Sleepytime Gorilla Museum: In Glorious Times
Posted by Pete Pardo, SoT Staff Writer on 2007-05-04 08:21:42
My Score:

The surprises don't stop on the latest from California's Sleepytime Gorilla Museum, In Glorius Times, now finding their home on The End Records, which seems like a perfect fit for this avant-garde/metal/prog act. I mention those three genres because the music of SGM, if you are not familiar with their eclectic sound, encompasses elements of those styles, yet sits firmly in none of them. Their music is sometime savage and extremely heavy, like on the brutal & technical death metal of "Helpless Corpses Enactment", and at other times quirky & majestic, which can he heard on "The Companions" and "Puppet Show". Part Faith No More, part Frank Zappa, part Mr. Bungle, part King Crimson, and part Strapping Young Lad...make any sense? Probably not, but in all honesty, the music of SBM doesn't make a hell of a lot of sense, but that's the beauty of it. Guitars mix with keyboards, percussion, and assorted strings & homemade instruments for a varied sonic platter, and there's no shortage of oddball male and female vocals permeating each song. Just when you think they have one style flowing from one track to the next, they hit you with a curveball and totally do an "about face" to really send you for a loop. Case in point, the intricate prog and grinding fusion of "Formicary", a real pulsating number with surprising groove (just listen to those sumptuous bass lines!) and complex arrangements, which totally deviates from the avant-prog & metal songs that come before it. "Angle of Repose" could almost be some long lost Magma track, complete with quirky female vocals and soaring violin.
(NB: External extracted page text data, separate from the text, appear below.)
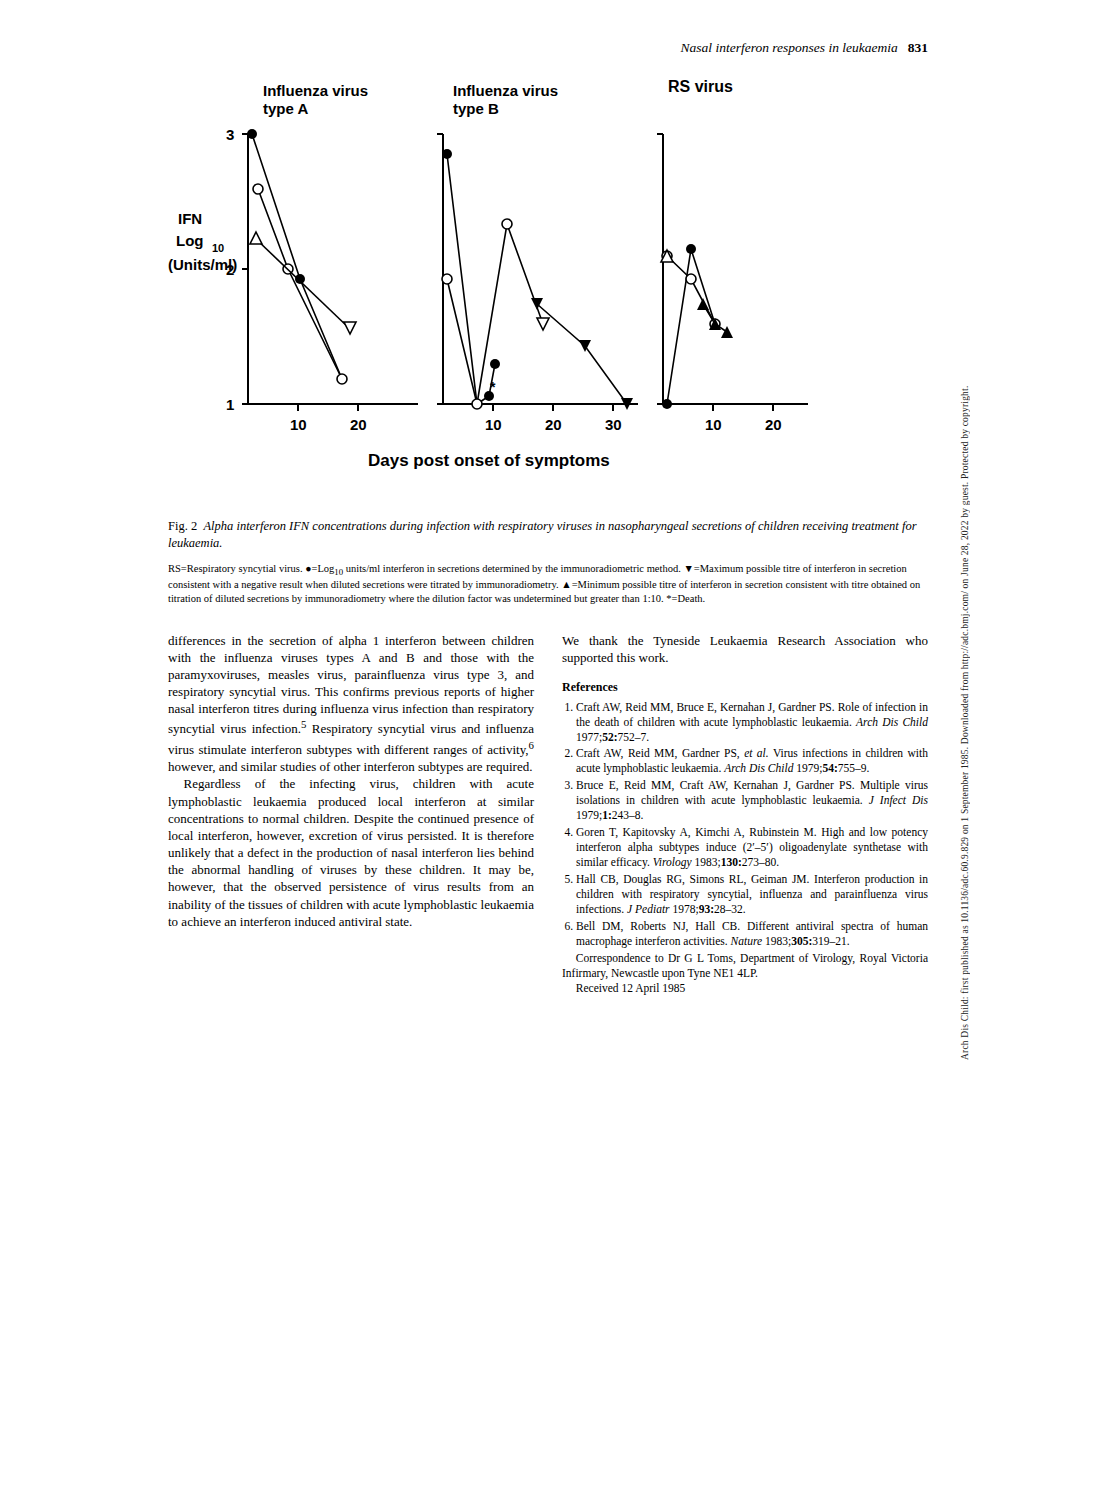Arch Dis Child: first published as 10.1136/adc.60.9.829 on 1 September 1985. Downloaded from http://adc.bmj.com/ on June 28, 2022 by guest. Protected by copyright.
Nasal interferon responses in leukaemia 831
Influenza virus type A Influenza virus type B RS virus IFN Log 10 (Units/ml) 3 2 1 10 20 10 20 30 * 10 20 Days post onset of symptoms
Fig. 2 Alpha interferon IFN concentrations during infection with respiratory viruses in nasopharyngeal secretions of children receiving treatment for leukaemia.
RS=Respiratory syncytial virus. ●=Log10 units/ml interferon in secretions determined by the immunoradiometric method. ▼=Maximum possible titre of interferon in secretion consistent with a negative result when diluted secretions were titrated by immunoradiometry. ▲=Minimum possible titre of interferon in secretion consistent with titre obtained on titration of diluted secretions by immunoradiometry where the dilution factor was undetermined but greater than 1:10. *=Death.
differences in the secretion of alpha 1 interferon between children with the influenza viruses types A and B and those with the paramyxoviruses, measles virus, parainfluenza virus type 3, and respiratory syncytial virus. This confirms previous reports of higher nasal interferon titres during influenza virus infection than respiratory syncytial virus infection.5 Respiratory syncytial virus and influenza virus stimulate interferon subtypes with different ranges of activity,6 however, and similar studies of other interferon subtypes are required.
Regardless of the infecting virus, children with acute lymphoblastic leukaemia produced local interferon at similar concentrations to normal children. Despite the continued presence of local interferon, however, excretion of virus persisted. It is therefore unlikely that a defect in the production of nasal interferon lies behind the abnormal handling of viruses by these children. It may be, however, that the observed persistence of virus results from an inability of the tissues of children with acute lymphoblastic leukaemia to achieve an interferon induced antiviral state.
We thank the Tyneside Leukaemia Research Association who supported this work.
References
Craft AW, Reid MM, Bruce E, Kernahan J, Gardner PS. Role of infection in the death of children with acute lymphoblastic leukaemia. Arch Dis Child 1977;52: 752–7.
Craft AW, Reid MM, Gardner PS, et al. Virus infections in children with acute lymphoblastic leukaemia. Arch Dis Child 1979;54: 755–9.
Bruce E, Reid MM, Craft AW, Kernahan J, Gardner PS. Multiple virus isolations in children with acute lymphoblastic leukaemia. J Infect Dis 1979;1: 243–8.
Goren T, Kapitovsky A, Kimchi A, Rubinstein M. High and low potency interferon alpha subtypes induce (2′–5′) oligoadenylate synthetase with similar efficacy. Virology 1983;130: 273–80.
Hall CB, Douglas RG, Simons RL, Geiman JM. Interferon production in children with respiratory syncytial, influenza and parainfluenza virus infections. J Pediatr 1978;93: 28–32.
Bell DM, Roberts NJ, Hall CB. Different antiviral spectra of human macrophage interferon activities. Nature 1983;305: 319–21.
Correspondence to Dr G L Toms, Department of Virology, Royal Victoria Infirmary, Newcastle upon Tyne NE1 4LP.
Received 12 April 1985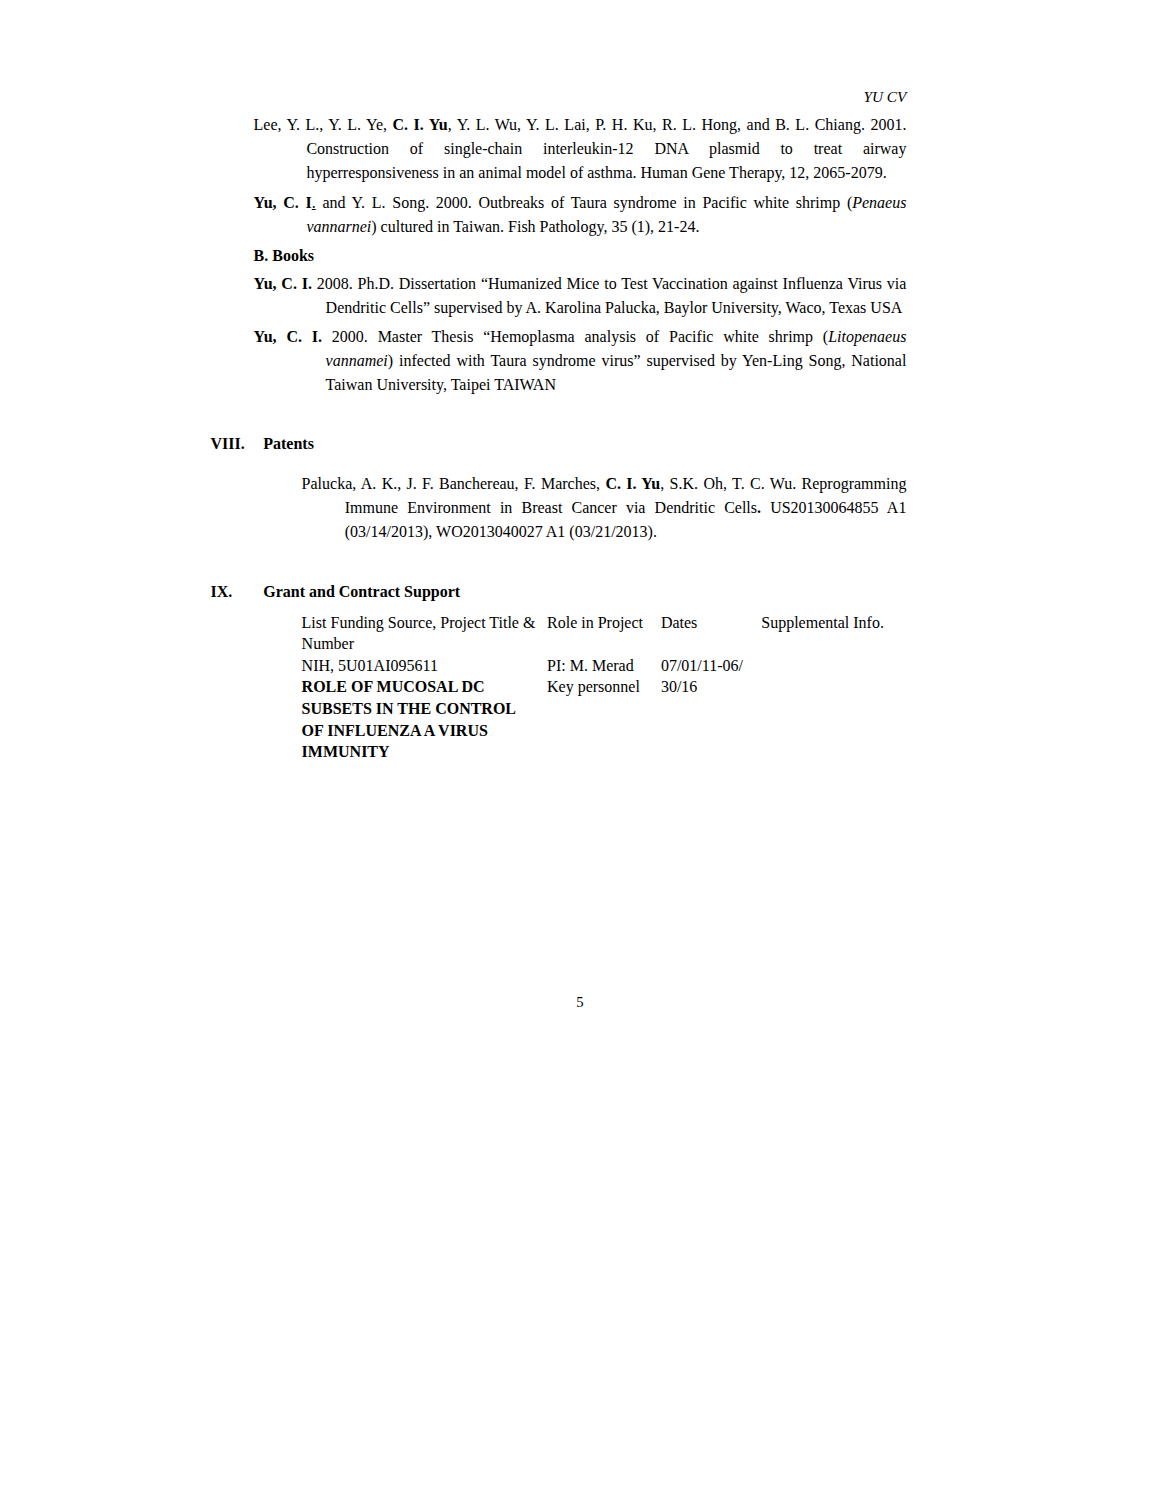YU CV
Lee, Y. L., Y. L. Ye, C. I. Yu, Y. L. Wu, Y. L. Lai, P. H. Ku, R. L. Hong, and B. L. Chiang. 2001. Construction of single-chain interleukin-12 DNA plasmid to treat airway hyperresponsiveness in an animal model of asthma. Human Gene Therapy, 12, 2065-2079.
Yu, C. I. and Y. L. Song. 2000. Outbreaks of Taura syndrome in Pacific white shrimp (Penaeus vannarnei) cultured in Taiwan. Fish Pathology, 35 (1), 21-24.
B. Books
Yu, C. I. 2008. Ph.D. Dissertation “Humanized Mice to Test Vaccination against Influenza Virus via Dendritic Cells” supervised by A. Karolina Palucka, Baylor University, Waco, Texas USA
Yu, C. I. 2000. Master Thesis “Hemoplasma analysis of Pacific white shrimp (Litopenaeus vannamei) infected with Taura syndrome virus” supervised by Yen-Ling Song, National Taiwan University, Taipei TAIWAN
VIII. Patents
Palucka, A. K., J. F. Banchereau, F. Marches, C. I. Yu, S.K. Oh, T. C. Wu. Reprogramming Immune Environment in Breast Cancer via Dendritic Cells. US20130064855 A1 (03/14/2013), WO2013040027 A1 (03/21/2013).
IX. Grant and Contract Support
| List Funding Source, Project Title & Number | Role in Project | Dates | Supplemental Info. |
| NIH, 5U01AI095611 ROLE OF MUCOSAL DC SUBSETS IN THE CONTROL OF INFLUENZA A VIRUS IMMUNITY | PI: M. Merad Key personnel | 07/01/11-06/ 30/16 | |
5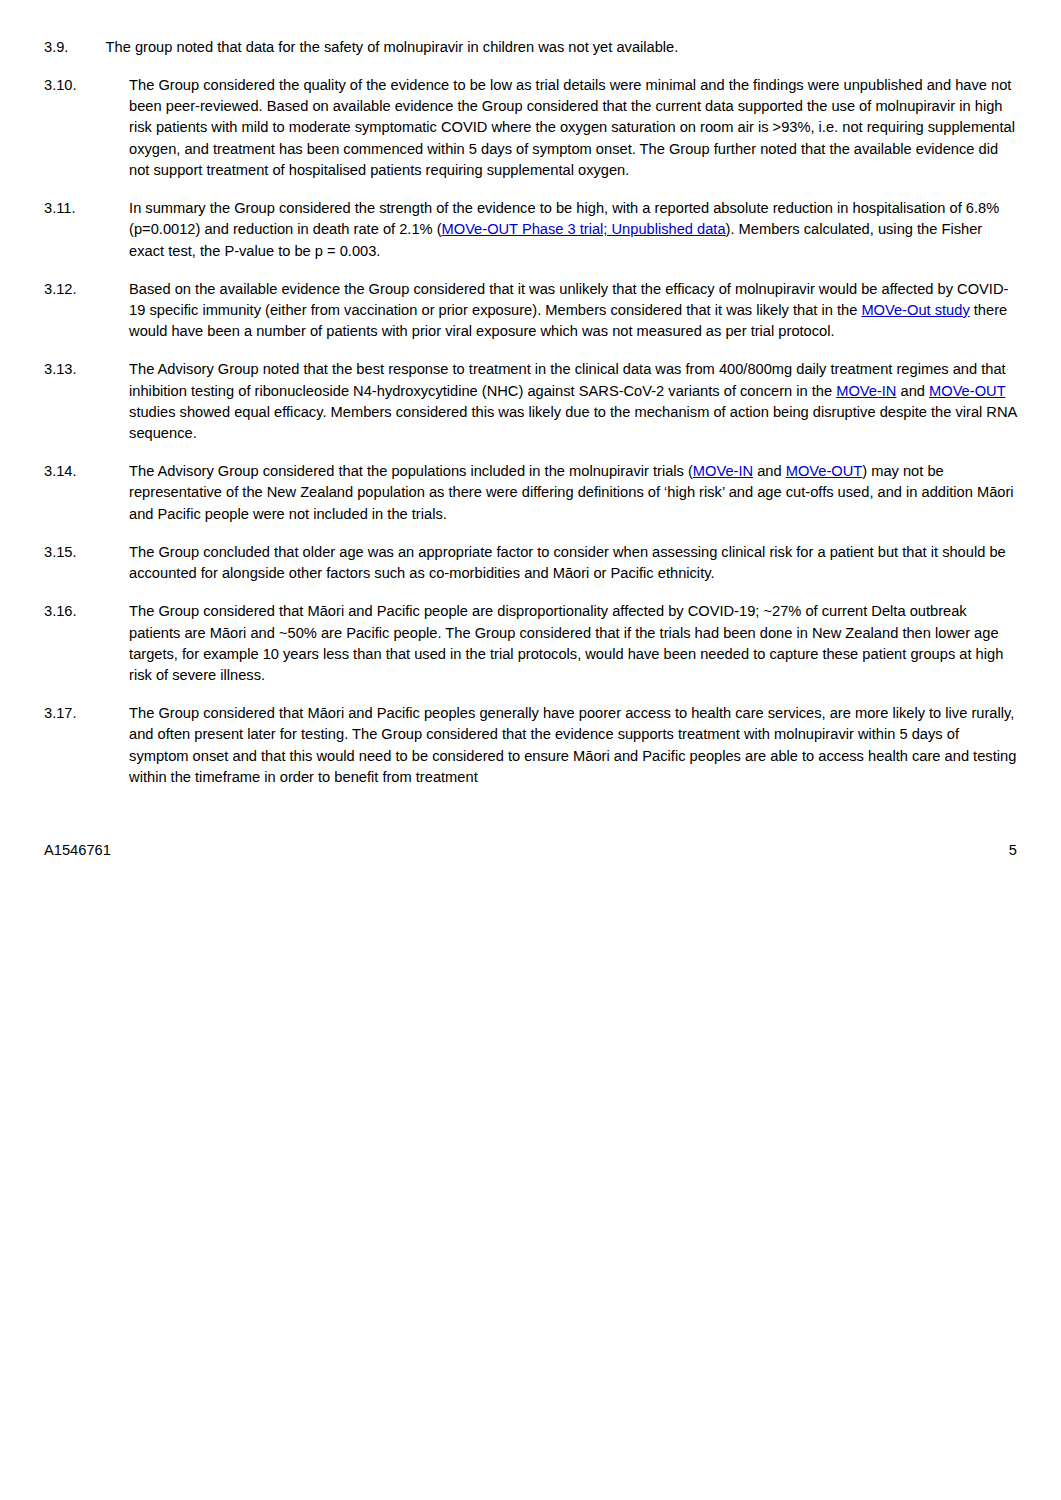3.9. The group noted that data for the safety of molnupiravir in children was not yet available.
3.10. The Group considered the quality of the evidence to be low as trial details were minimal and the findings were unpublished and have not been peer-reviewed. Based on available evidence the Group considered that the current data supported the use of molnupiravir in high risk patients with mild to moderate symptomatic COVID where the oxygen saturation on room air is >93%, i.e. not requiring supplemental oxygen, and treatment has been commenced within 5 days of symptom onset. The Group further noted that the available evidence did not support treatment of hospitalised patients requiring supplemental oxygen.
3.11. In summary the Group considered the strength of the evidence to be high, with a reported absolute reduction in hospitalisation of 6.8% (p=0.0012) and reduction in death rate of 2.1% (MOVe-OUT Phase 3 trial; Unpublished data). Members calculated, using the Fisher exact test, the P-value to be p = 0.003.
3.12. Based on the available evidence the Group considered that it was unlikely that the efficacy of molnupiravir would be affected by COVID-19 specific immunity (either from vaccination or prior exposure). Members considered that it was likely that in the MOVe-Out study there would have been a number of patients with prior viral exposure which was not measured as per trial protocol.
3.13. The Advisory Group noted that the best response to treatment in the clinical data was from 400/800mg daily treatment regimes and that inhibition testing of ribonucleoside N4-hydroxycytidine (NHC) against SARS-CoV-2 variants of concern in the MOVe-IN and MOVe-OUT studies showed equal efficacy. Members considered this was likely due to the mechanism of action being disruptive despite the viral RNA sequence.
3.14. The Advisory Group considered that the populations included in the molnupiravir trials (MOVe-IN and MOVe-OUT) may not be representative of the New Zealand population as there were differing definitions of ‘high risk’ and age cut-offs used, and in addition Māori and Pacific people were not included in the trials.
3.15. The Group concluded that older age was an appropriate factor to consider when assessing clinical risk for a patient but that it should be accounted for alongside other factors such as co-morbidities and Māori or Pacific ethnicity.
3.16. The Group considered that Māori and Pacific people are disproportionality affected by COVID-19; ~27% of current Delta outbreak patients are Māori and ~50% are Pacific people. The Group considered that if the trials had been done in New Zealand then lower age targets, for example 10 years less than that used in the trial protocols, would have been needed to capture these patient groups at high risk of severe illness.
3.17. The Group considered that Māori and Pacific peoples generally have poorer access to health care services, are more likely to live rurally, and often present later for testing. The Group considered that the evidence supports treatment with molnupiravir within 5 days of symptom onset and that this would need to be considered to ensure Māori and Pacific peoples are able to access health care and testing within the timeframe in order to benefit from treatment
A1546761 5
The whole CD moves like this, so strap your seatbelt on and get ready for an interesting ride.

Don't expect to pop In Glorious Times into your CD player and get some immediate warm and fuzzies...this one will take a few spins to fully entrench itself into your brain. When that happens, be prepared to fully experience and begin the journey into the Sleepytime Gorilla Museum. It's a trip you might not make it back from.